» TASK INPUT:
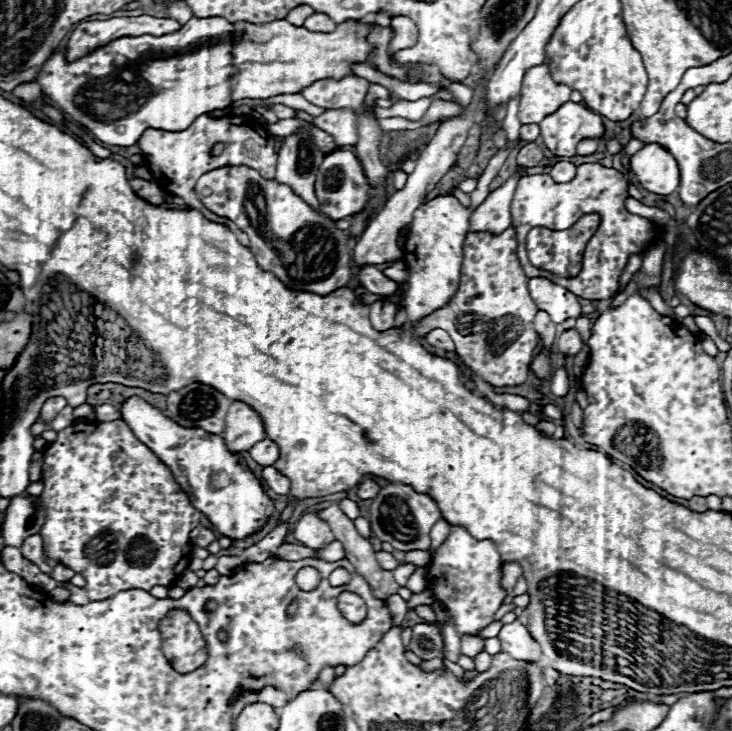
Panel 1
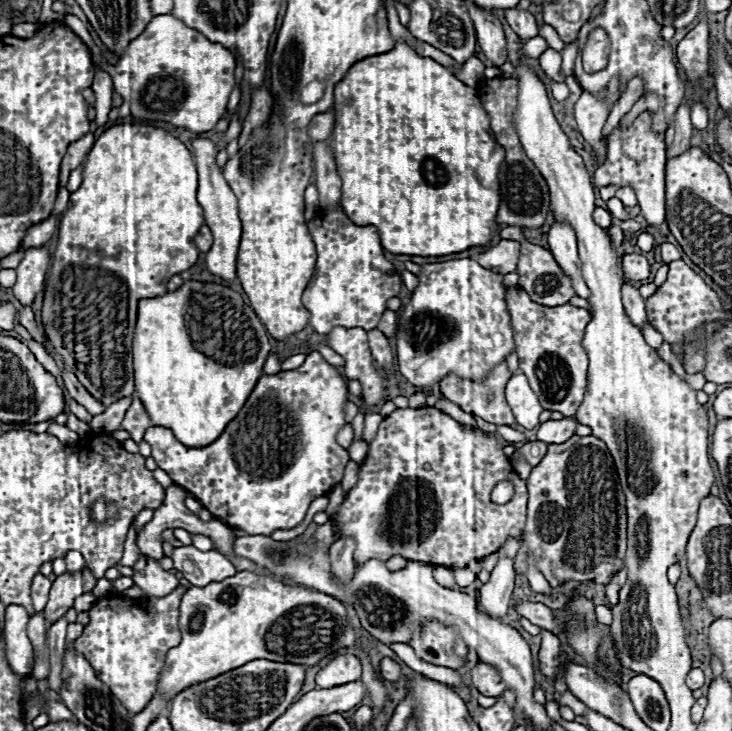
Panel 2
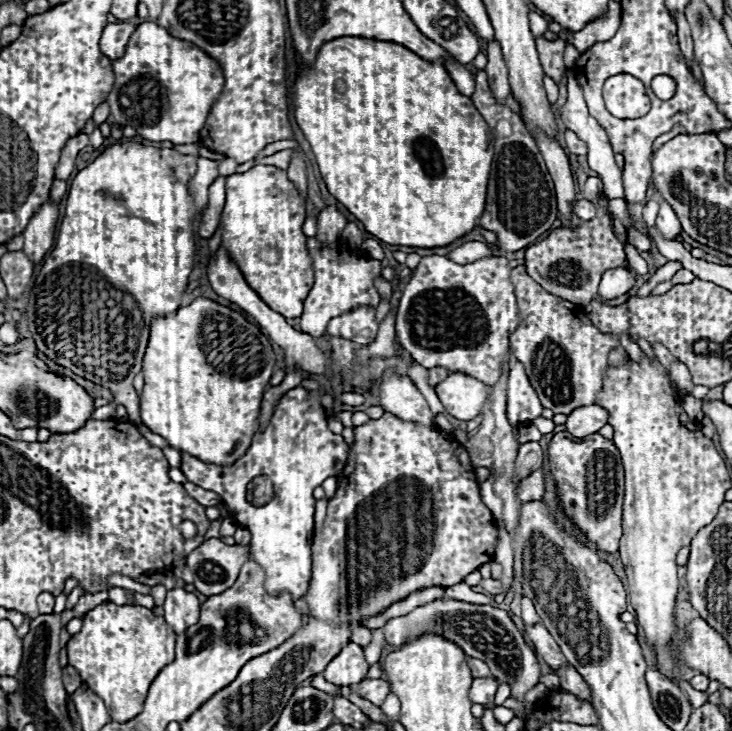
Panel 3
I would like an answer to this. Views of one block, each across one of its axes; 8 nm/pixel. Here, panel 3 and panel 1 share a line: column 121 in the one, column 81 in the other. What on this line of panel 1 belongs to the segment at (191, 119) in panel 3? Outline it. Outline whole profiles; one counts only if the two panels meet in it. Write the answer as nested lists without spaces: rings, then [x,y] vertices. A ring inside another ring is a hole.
* * *
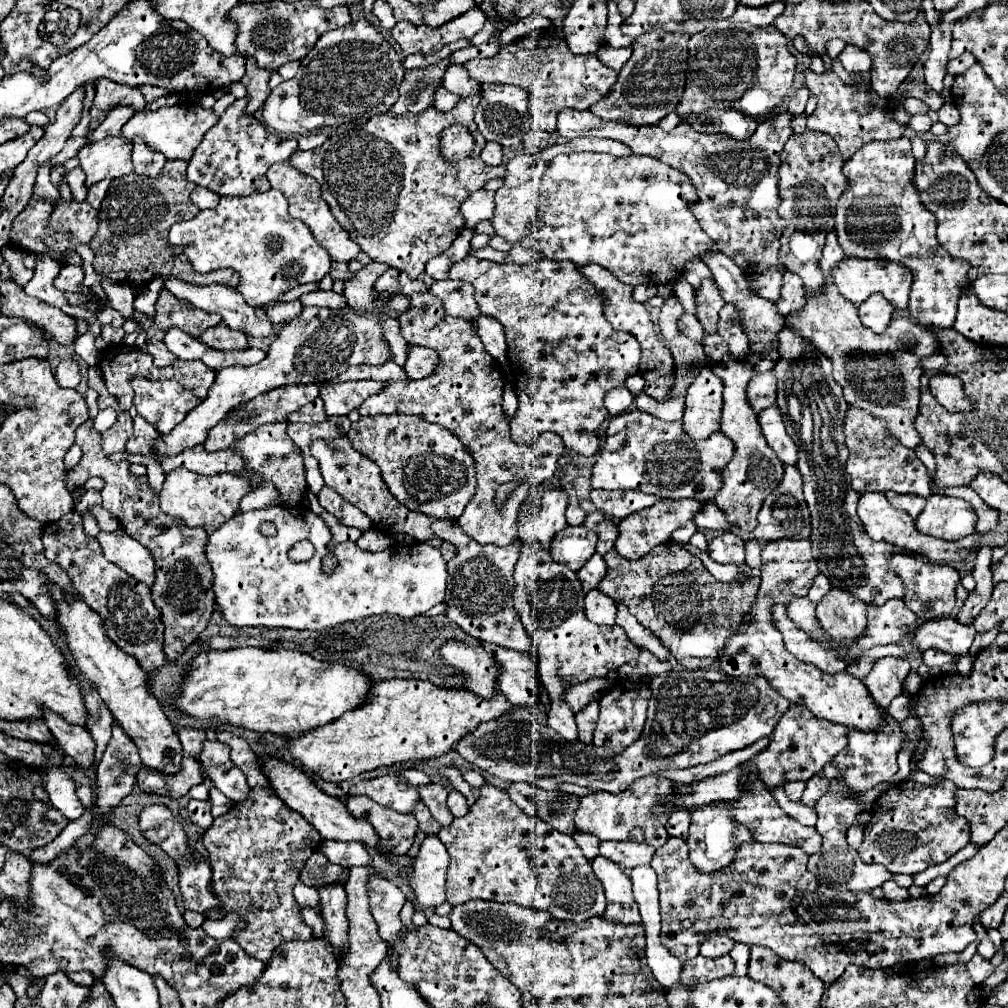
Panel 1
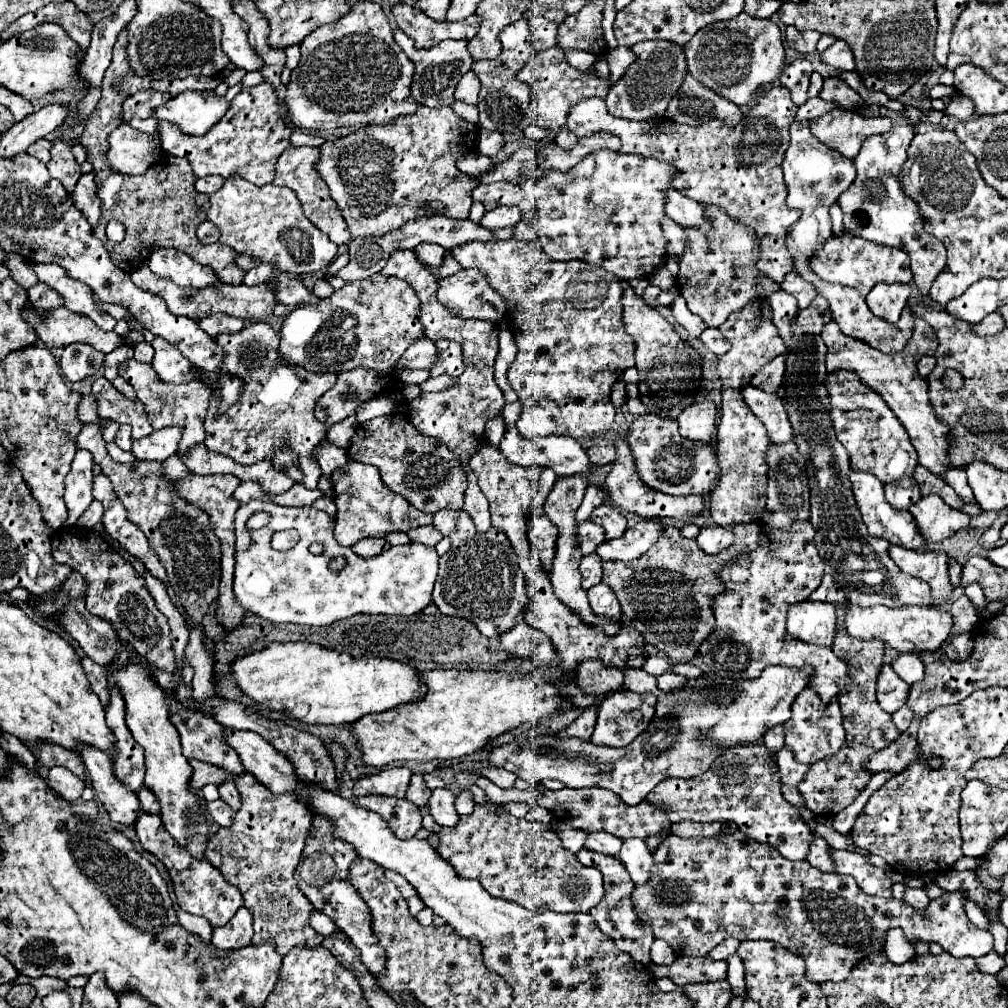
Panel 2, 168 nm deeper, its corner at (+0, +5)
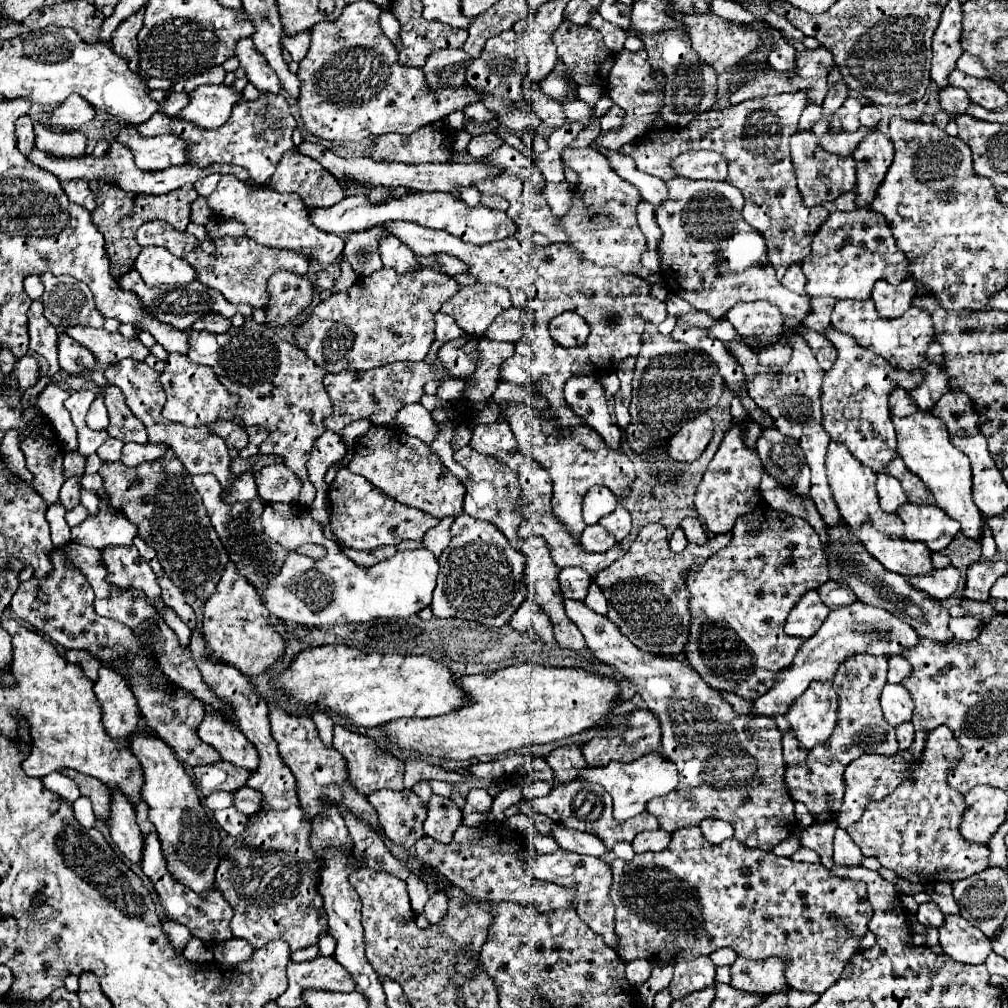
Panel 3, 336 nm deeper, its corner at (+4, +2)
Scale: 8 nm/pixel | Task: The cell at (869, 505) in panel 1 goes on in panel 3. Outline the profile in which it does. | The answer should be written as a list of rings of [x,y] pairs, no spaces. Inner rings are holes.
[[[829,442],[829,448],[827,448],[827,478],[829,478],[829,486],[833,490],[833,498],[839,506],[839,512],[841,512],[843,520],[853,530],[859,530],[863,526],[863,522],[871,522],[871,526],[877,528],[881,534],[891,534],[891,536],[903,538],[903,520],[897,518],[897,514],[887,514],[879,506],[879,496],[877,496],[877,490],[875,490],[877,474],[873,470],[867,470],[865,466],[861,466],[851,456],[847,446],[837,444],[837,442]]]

» WHAT YOU SHOULD DO: Copy every line of the entries in which "deeper" can be found.

» FINISHED EXERCISE:
Panel 2, 168 nm deeper, its corner at (+0, +5)
Panel 3, 336 nm deeper, its corner at (+4, +2)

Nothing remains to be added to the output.